If Science Channel and Discovery Channel have their way, live broadcast of the bland surface of the moon from 2015 will be seen on the Earth, thanks to the Google Lunar Xprize money of $30 million.
The networks would follow teams as they try to land a craft on the surface of the moon, travel 500 metres and transmit live pictures and video back to earth.
“More than half of the world’s population has never had the opportunity to view a live transmission from the lunar surface,” the organisers were quoted as saying.
The Google Lunar Xprize aims to create a new “Apollo” moment for this generation and to spur continuous lunar exploration with $40 Million in incentive based prizes.
The Science Channel and Discovery Channel would follow the entire process including testing, lift-off and live coverage of the winning lunar landing, which is estimated to take place in 2015.

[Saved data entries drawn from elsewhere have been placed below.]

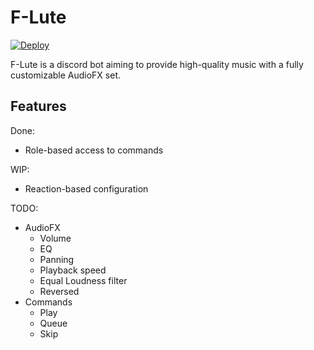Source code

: # F-Lute

[![Deploy](https://www.herokucdn.com/deploy/button.svg)](https://heroku.com/deploy?template=https://github.com/ClarityCafe/F-Lute)


F-Lute is a discord bot aiming to provide high-quality music with a fully customizable AudioFX set.

## Features

Done:

- Role-based access to commands

WIP:

- Reaction-based configuration

TODO:

- AudioFX
  - Volume
  - EQ
  - Panning
  - Playback speed
  - Equal Loudness filter
  - Reversed
- Commands
  - Play
  - Queue
  - Skip
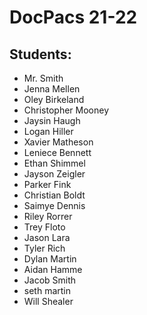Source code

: # DocPacs 21-22

## Students:
- Mr. Smith
- Jenna Mellen
- Oley Birkeland
- Christopher Mooney
- Jaysin Haugh
- Logan Hiller
- Xavier Matheson
- Leniece Bennett
- Ethan Shimmel
- Jayson Zeigler
- Parker Fink
- Christian Boldt
- Saimye Dennis
- Riley Rorrer
- Trey Floto
- Jason Lara
- Tyler Rich
- Dylan Martin
- Aidan Hamme
- Jacob Smith
- seth martin
- Will Shealer

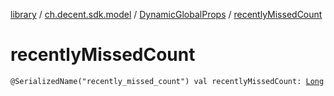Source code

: [library](../../index.md) / [ch.decent.sdk.model](../index.md) / [DynamicGlobalProps](index.md) / [recentlyMissedCount](./recently-missed-count.md)

# recentlyMissedCount

`@SerializedName("recently_missed_count") val recentlyMissedCount: `[`Long`](https://kotlinlang.org/api/latest/jvm/stdlib/kotlin/-long/index.html)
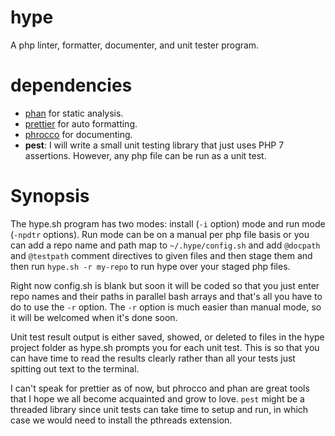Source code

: # hype
A php linter, formatter, documenter, and unit tester program.

# dependencies
* [phan](https://github.com/phan/phan) for static analysis.
* [prettier](https://github.com/prettier/plugin-php) for auto formatting.
* [phrocco](https://github.com/rossriley/phrocco) for documenting.
* **pest**: I will write a small unit testing library that just uses PHP 7 assertions. However, any php file can be run as a unit test.

# Synopsis
The hype.sh program has two modes: install (`-i` option) mode and run mode (`-npdtr` options). Run mode can be on a manual per php file basis or you can add a repo name and path map to `~/.hype/config.sh` and add `@docpath` and `@testpath` comment directives to given files and then stage them and then run `hype.sh -r my-repo` to run hype over your staged php files.

Right now config.sh is blank but soon it will be coded so that you just enter repo names and their paths in parallel bash arrays and that's all you have to do to use the `-r` option. The `-r` option is much easier than manual mode, so it will be welcomed when it's done soon.

Unit test result output is either saved, showed, or deleted to files in the hype project folder as hype.sh prompts you for each unit test. This is so that you can have time to read the results clearly rather than all your tests just spitting out text to the terminal.

I can't speak for prettier as of now, but phrocco and phan are great tools that I hope we all become acquainted and grow to love. `pest` might be a threaded library since unit tests can take time to setup and run, in which case we would need to install the pthreads extension.
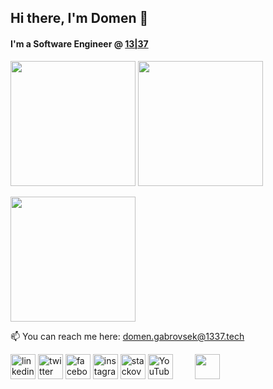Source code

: ## Hi there, I'm Domen 👋

#### I'm a Software Engineer @ [13|37](https://www.1337.careers/)

[<img height="200px" src="https://github-readme-stats.vercel.app/api?username=domengabrovsek&count_private&show_icons=true&bg_color=0C0C91&text_color=05E273&title_color=05E273&border_color=05E273">](https://1337.tech/) [<img height= "200px" src="https://github-readme-stats.vercel.app/api/top-langs/?username=domengabrovsek&layout=compact&langs_count=20&bg_color=0C0C91&text_color=05E273&title_color=05E273&border_color=05E273&custom_title=My%20Most%20Used%20Languages">](https://1337.tech/)

[<img height="200px" src="https://github-readme-streak-stats.herokuapp.com/?user=domengabrovsek&theme=dark&&date_format=M%20j%5B%2C%20Y%5D&background=0C0C91&border=05E273&ring=05E273&fire=05E273&currStreakLabel=05E273">](https://1337.tech/) 

📫 You can reach me here: domen.gabrovsek@1337.tech

[<img src='https://oss-tools.1337.services/readmemaker/img/linkedin.svg' alt='linkedin' height='40'>](https://www.linkedin.com/in/domengabrovsek/)  [<img src='https://oss-tools.1337.services/readmemaker/img/twitter.svg' alt='twitter' height='40'>](https://twitter.com/domengabrovsek)  [<img src='https://oss-tools.1337.services/readmemaker/img/facebook.svg' alt='facebook' height='40'>](https://www.facebook.com/domengabrovsek)  [<img src='https://oss-tools.1337.services/readmemaker/img/instagram.svg' alt='instagram' height='40'>](https://www.instagram.com/domengabrovsek/)  [<img src='https://oss-tools.1337.services/readmemaker/img/stackoverflow.svg' alt='stackoverflow' height='40'>](https://stackoverflow.com/users/domengabrovsek)  [<img src='https://oss-tools.1337.services/readmemaker/img/youtube.svg' alt='YouTube' height='40'>](https://www.youtube.com/channel/UCOczf5JZRni6OS0eG6is0rQ)&nbsp;&nbsp;&nbsp;&nbsp;&nbsp;&nbsp;&nbsp;&nbsp;&nbsp;[<img src='https://oss-tools.1337.services/readmemaker/img/Logotype-dark.svg' height='40'>](https://1337.tech/)
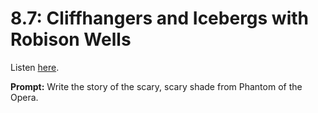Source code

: # 8.7: Cliffhangers and Icebergs with Robison Wells 

Listen [here](http://www.writingexcuses.com/2013/02/17/writing-excuses-8-7-cliffhangers-and-icebergs-with-robison-wells/). 

**Prompt:** Write the story of the scary, scary shade from Phantom of the Opera.
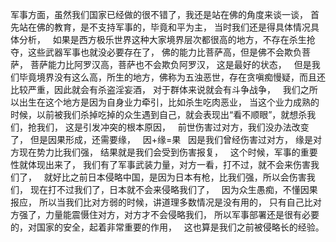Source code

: 军事方面，虽然我们国家已经做的很不错了，我还是站在佛的角度来谈一谈，
首先站在佛的教育，是不支持军事的，毕竟和平为主，
当时我们还是得具体情况具体分析，
&nbsp;
如果是西方极乐世界这种大家境界层次都很高的地方，不存在杀生抢夺，这些武器军事也就没必要存在了，
佛的能力比菩萨高，但是佛不会欺负菩萨，
菩萨能力比阿罗汉高，菩萨也不会欺负阿罗汉，
这是最好的状态，
&nbsp;
但是我们毕竟境界没有这么高，所生的地方，佛称为五浊恶世，存在贪嗔痴慢疑，而且还比较严重，因此就会有杀盗淫妄酒，
对于群体来说就会有斗争战争，
&nbsp;
我们之所以出生在这个地方是因为自身业力牵引，比如杀生吃肉恶业，
当这个业力成熟的时候，以前被我们杀掉吃掉的众生遇到自己，就会表现出“看不顺眼”，就想杀我们，抢我们，
这是引发冲突的根本原因，
&nbsp;
前世伤害过对方，我们没办法改变了，
但是因果形成，还需要缘，
&nbsp;
因+缘=果
&nbsp;
因是我们曾经伤害过对方，
缘是对方现在势力比我们强，
结果就是我们会受到伤害报复，
&nbsp;
这个时候，军事的重要性就体现出来了，
我们有了军事武装力量，对方一看，打不过，就不会来伤害我们了，
&nbsp;
就好比之前日本侵略中国，是因为日本有枪，比我们强，所以会伤害我们，
现在打不过我们了，日本就不会来侵略我们了，
&nbsp;
因为众生愚痴，不懂因果报应，
所以当我们比对方弱的时候，讲道理多数情况是没有用的，
只有自己比对方强了，力量能震慑住对方，对方才不会侵略我们，
所以军事部署还是很有必要的，对国家的安全，起着非常重要的作用，
&nbsp;
这也算是我们之前被侵略长的经验。

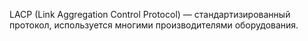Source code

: LACP (Link Aggregation Control Protocol) — стандартизированный протокол, используется многими производителями оборудования.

“In addition to the technological breakthroughs catalysed by the Google Lunar Xprize, we have an equally important goal of inspiring young scientists, engineers and space explorers,” Robert Weiss of Xprize was quoted as saying in media reports.
How old is Moon?
Meanwhile, scientists have found the Moon, Earth’s natural satellite is about 4.5 billion years old and was formed about 100 million years after the solar system was born.
Based on computer simulation with data on the mass of material added to the Earth by accretion after the formation of the Moon revealed a relationship that works much like a “geologic clock” in solar system history that does not rely on the radioactive decay of atomic nuclei to determine age.
“We were excited to find a ‘clock’ for the formation time of the Moon that didn’t rely on radiometric dating methods. This correlation just jumped out of the simulations and held in each set of old simulations we looked at,” said lead author Seth Jacobson from the Observatory de la Cote d’Azur, France.